(Dataset entries)
»»

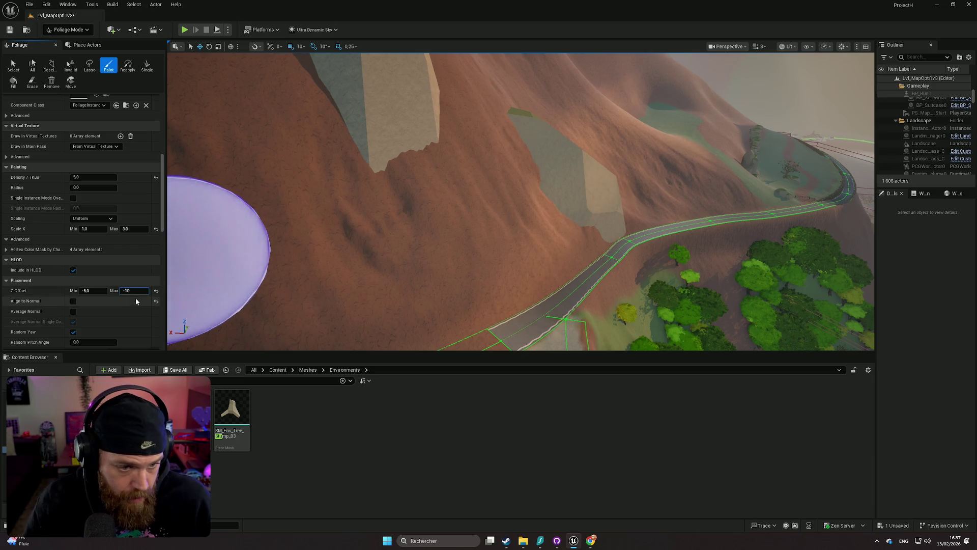
key(Return)
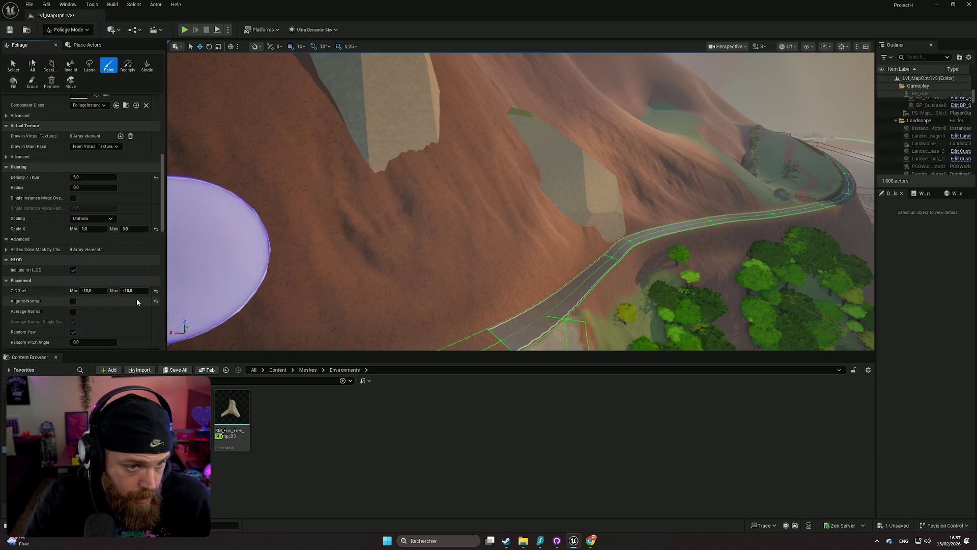
- Erase the two leftover stumps beside the rocks on the slope
scroll(134, 291, up, 2)
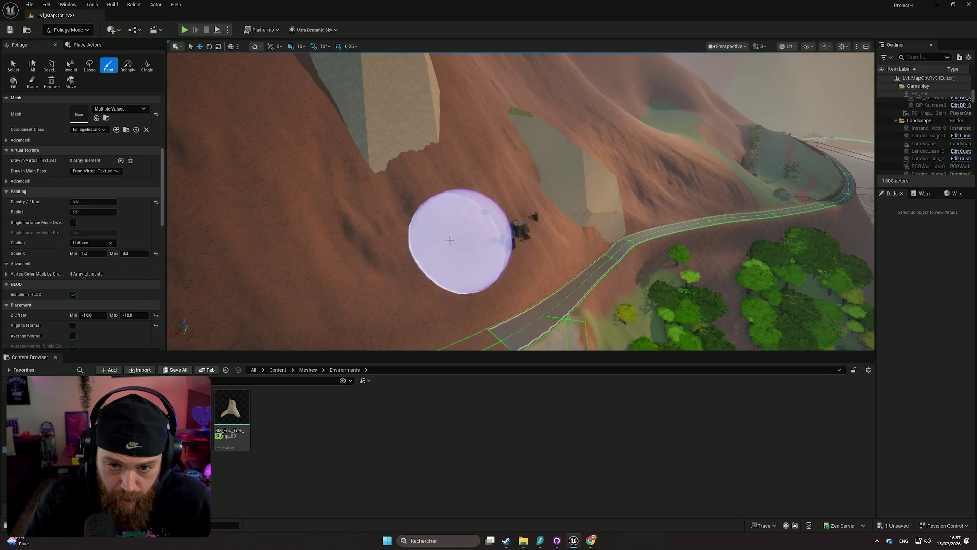
key(w)
key(s)
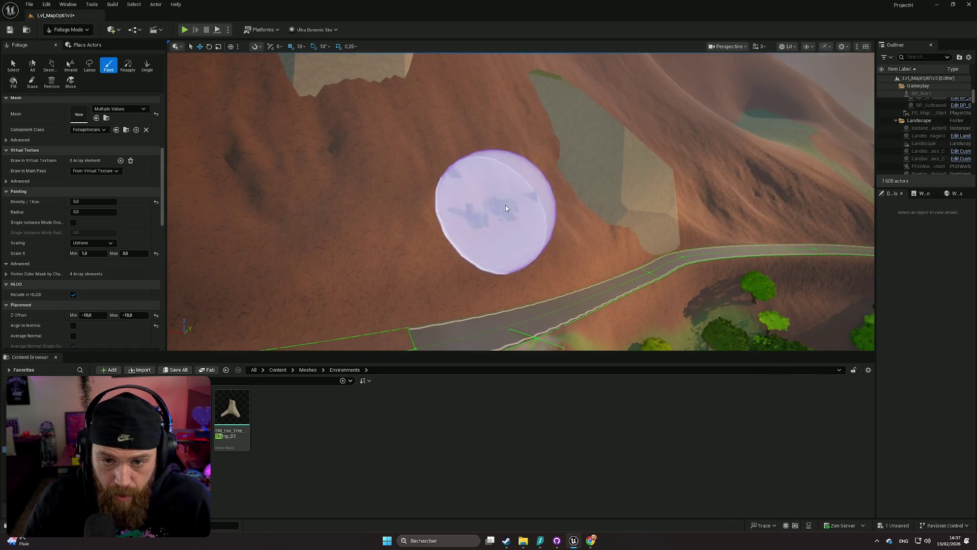
shift+click(475, 198)
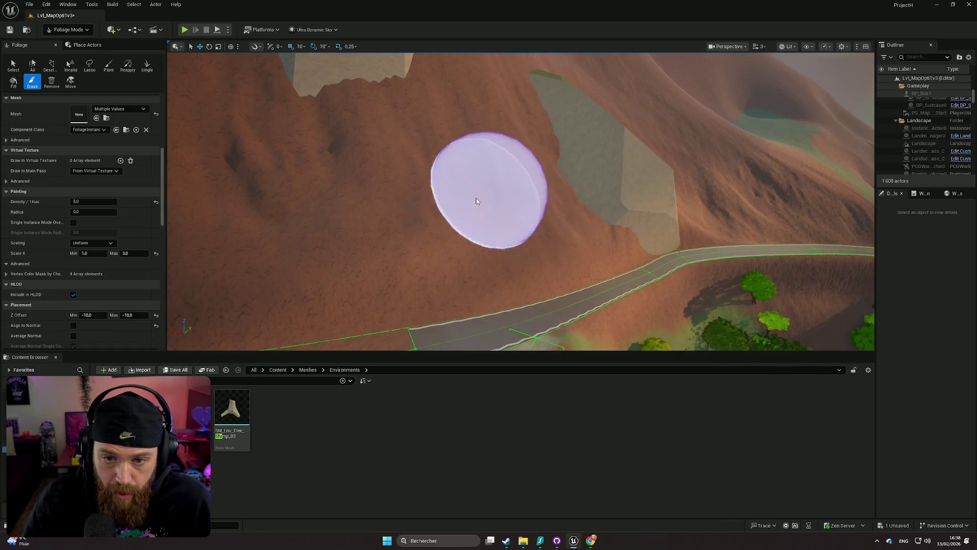
scroll(114, 240, up, 3)
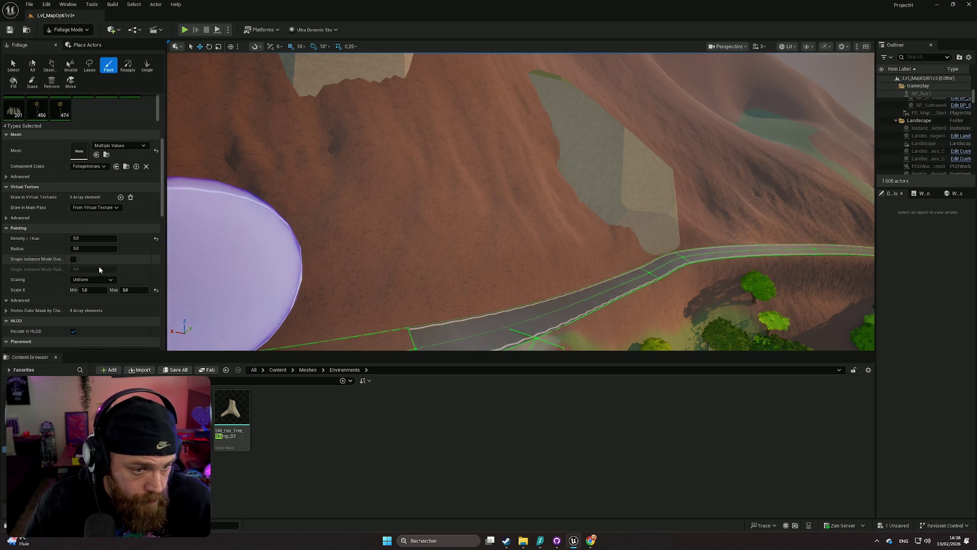
- Raise Ground Slope Angle Max to about 59.36 degrees
scroll(107, 267, down, 3)
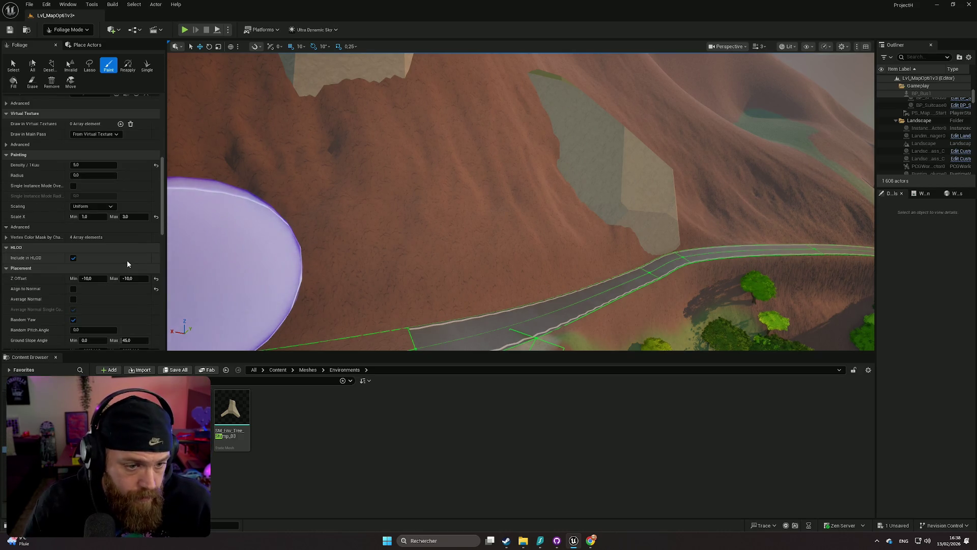
scroll(127, 263, down, 1)
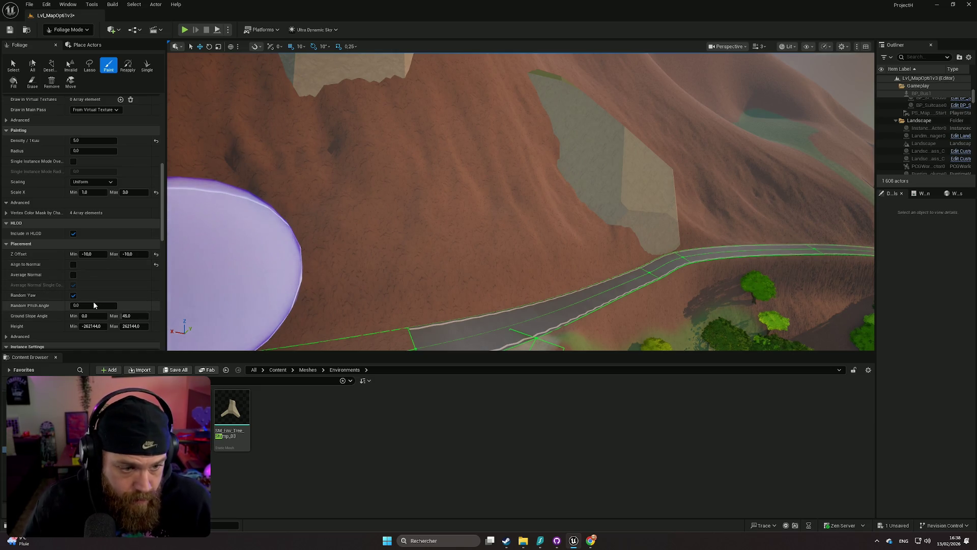
scroll(126, 276, down, 1)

««

WHAT YOU SHOULD DO => Give back each line above exactly, with pictures dropped.

ANSWER =>
key(Return)
- Erase the two leftover stumps beside the rocks on the slope
scroll(134, 291, up, 2)
key(w)
key(s)
shift+click(475, 198)
scroll(114, 240, up, 3)
- Raise Ground Slope Angle Max to about 59.36 degrees
scroll(107, 267, down, 3)
scroll(127, 263, down, 1)
scroll(126, 276, down, 1)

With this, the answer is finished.